In an experiment to measure the internal resistance of a cell by a potentiometer,it is found that the balance point is at a length of $2\,m$ when the cell is shunted by a $5\,\Omega$ resistance; and is at a length of $3\,m$ when the cell is shunted by a $10\,\Omega$ resistance. The internal resistance of the cell is,then ................ $\Omega$.

$A$ potentiometer wire of length $1\,m$ and resistance $10\,\Omega$ is connected in series with a cell of $emf$ $2\,V$ with internal resistance $1\,\Omega$ and a resistance box including a resistance $R$. If the potential difference between the ends of the wire is $1\,mV$,the value of $R$ is ............. $\Omega$.

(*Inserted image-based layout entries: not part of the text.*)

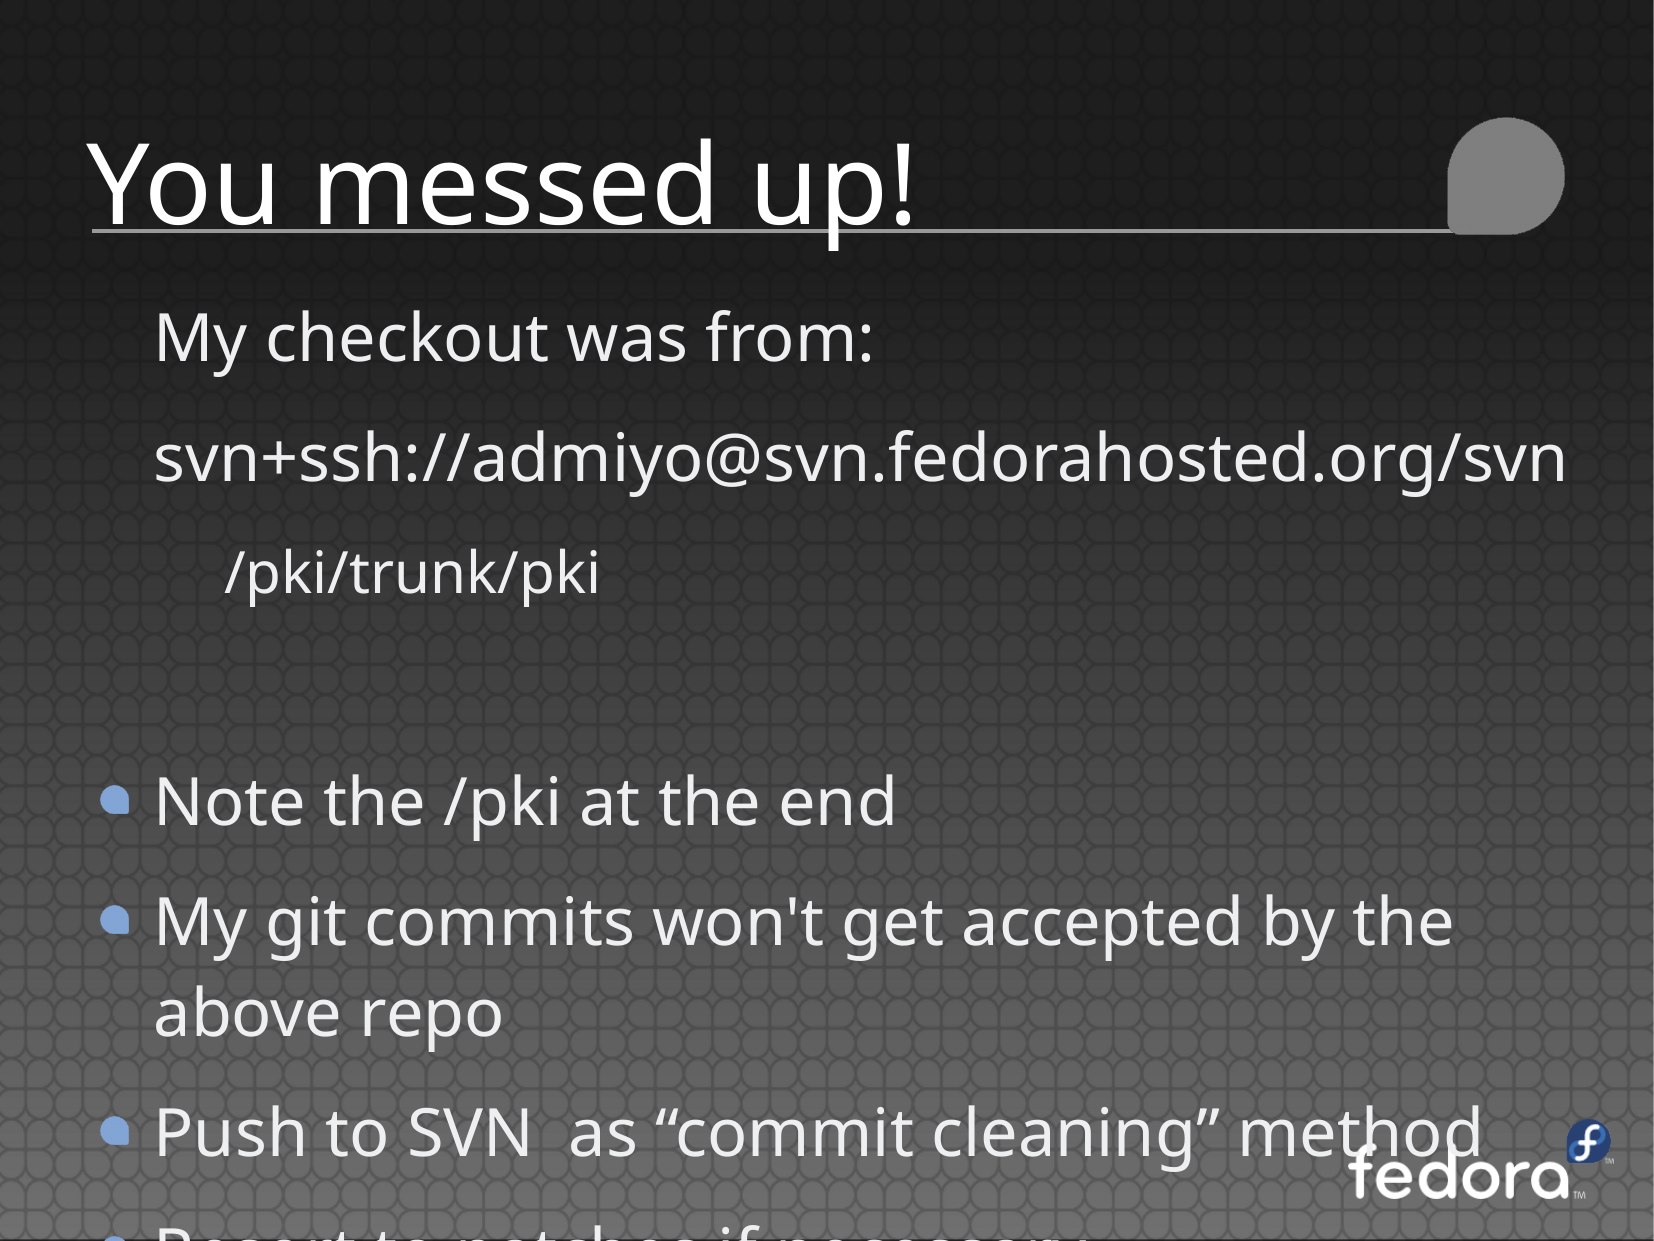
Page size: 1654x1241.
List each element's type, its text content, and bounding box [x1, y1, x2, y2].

picture [0, 0, 1654, 1241]
list My checkout was from: svn+ssh://admiyo@svn.fedorahosted.org/svn /pki/trunk/pki Note the /pki at the end My git commits won't get accepted by the above repo Push to SVN as “commit cleaning” method Resort to patches if necessary [82, 290, 1571, 1181]
picture [165, 1234, 184, 1241]
title You messed up! [86, 112, 1576, 249]
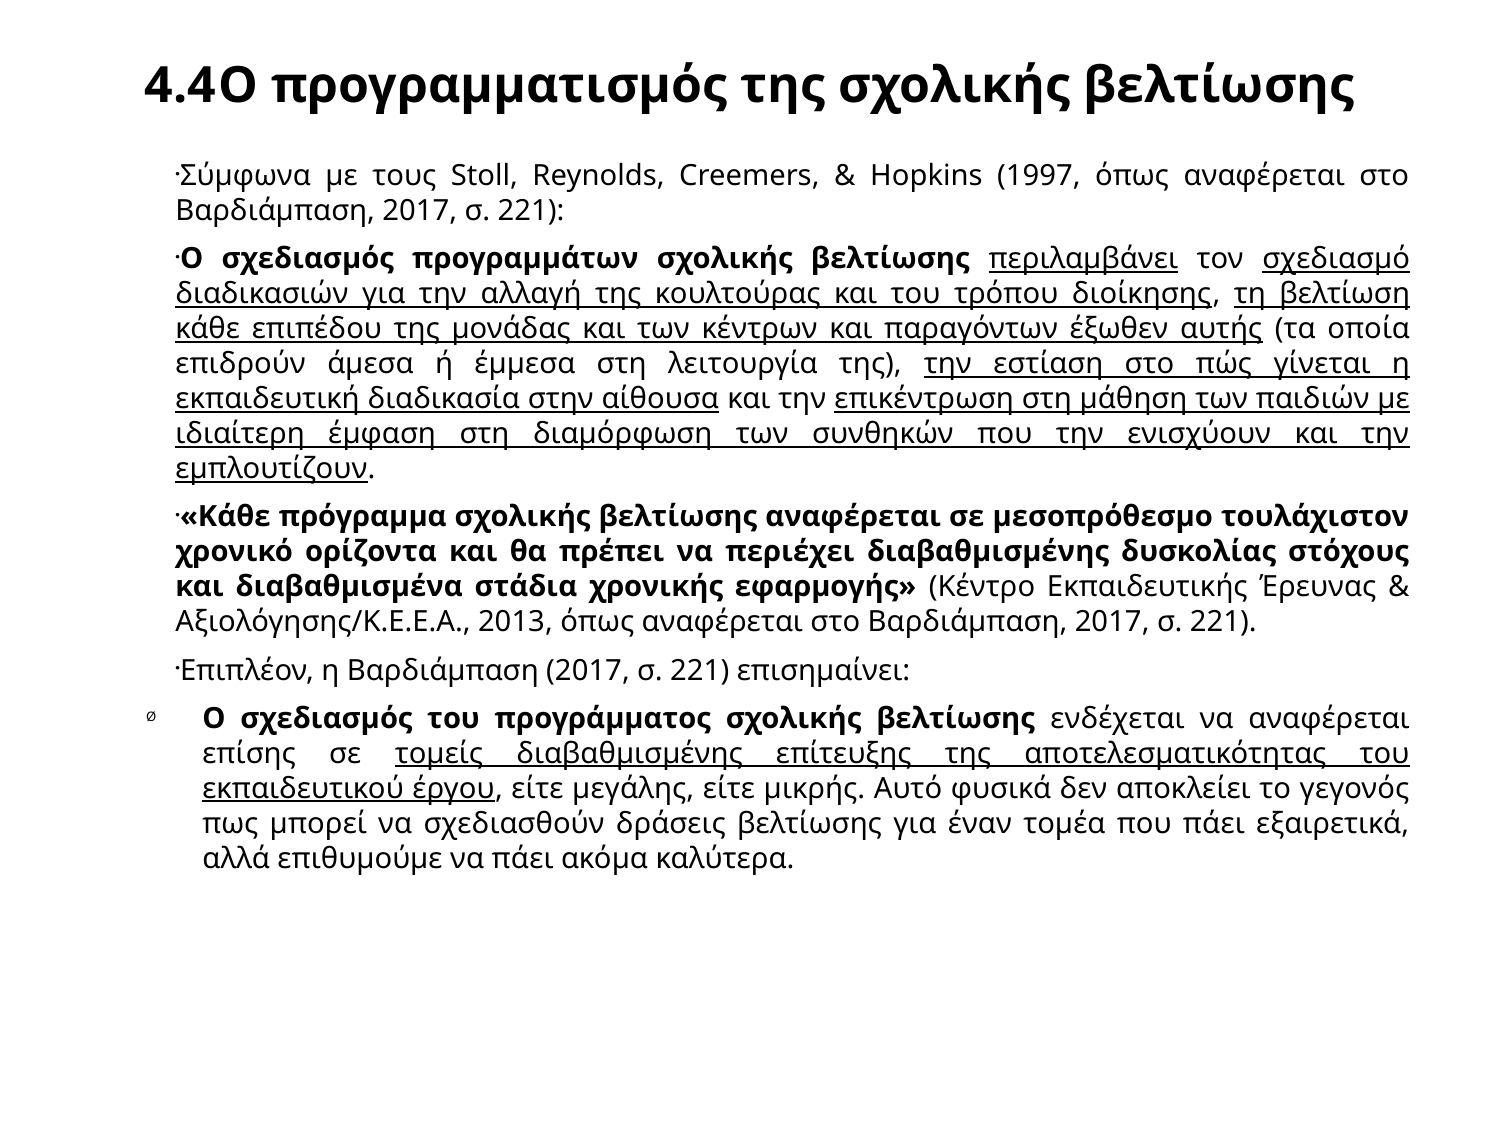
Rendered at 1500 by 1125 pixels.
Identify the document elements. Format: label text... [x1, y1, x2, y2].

title 4.4 Ο προγραμματισμός της σχολικής βελτίωσης [75, 45, 1425, 138]
list Σύμφωνα με τους Stoll, Reynolds, Creemers, & Hopkins (1997, όπως αναφέρεται στο Βαρδιάμπαση, 2017, σ. 221): Ο σχεδιασμός προγραμμάτων σχολικής βελτίωσης περιλαμβάνει τον σχεδιασμό διαδικασιών για την αλλαγή της κουλτούρας και του τρόπου διοίκησης, τη βελτίωση κάθε επιπέδου της μονάδας και των κέντρων και παραγόντων έξωθεν αυτής (τα οποία επιδρούν άμεσα ή έμμεσα στη λειτουργία της), την εστίαση στο πώς γίνεται η εκπαιδευτική διαδικασία στην αίθουσα και την επικέντρωση στη μάθηση των παιδιών με ιδιαίτερη έμφαση στη διαμόρφωση των συνθηκών που την ενισχύουν και την εμπλουτίζουν. «Κάθε πρόγραμμα σχολικής βελτίωσης αναφέρεται σε μεσοπρόθεσμο τουλάχιστον χρονικό ορίζοντα και θα πρέπει να περιέχει διαβαθμισμένης δυσκολίας στόχους και διαβαθμισμένα στάδια χρονικής εφαρμογής» (Κέντρο Εκπαιδευτικής Έρευνας & Αξιολόγησης/Κ.Ε.Ε.Α., 2013, όπως αναφέρεται στο Βαρδιάμπαση, 2017, σ. 221). Επιπλέον, η Βαρδιάμπαση (2017, σ. 221) επισημαίνει: Ο σχεδιασμός του προγράμματος σχολικής βελτίωσης ενδέχεται να αναφέρεται επίσης σε τομείς διαβαθμισμένης επίτευξης της αποτελεσματικότητας του εκπαιδευτικού έργου, είτε μεγάλης, είτε μικρής. Αυτό φυσικά δεν αποκλείει το γεγονός πως μπορεί να σχεδιασθούν δράσεις βελτίωσης για έναν τομέα που πάει εξαιρετικά, αλλά επιθυμούμε να πάει ακόμα καλύτερα. [75, 149, 1425, 1106]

The balancing length for a cell is $560 \, cm$ in a potentiometer experiment. When an external resistance of $10 \, \Omega$ is connected in parallel to the cell, the balancing length changes by $60 \, cm$. The internal resistance of the cell in ohms, is

The resistance of $10\, m$ long potentiometer wire is $1\,\Omega/m$. $A$ cell of $e.m.f.$ $2.2\, V$ and a high resistance box are connected in series to this wire. The value of resistance taken from the resistance box for getting a potential gradient of $2.2\, mV/m$ will be ............... $\Omega$.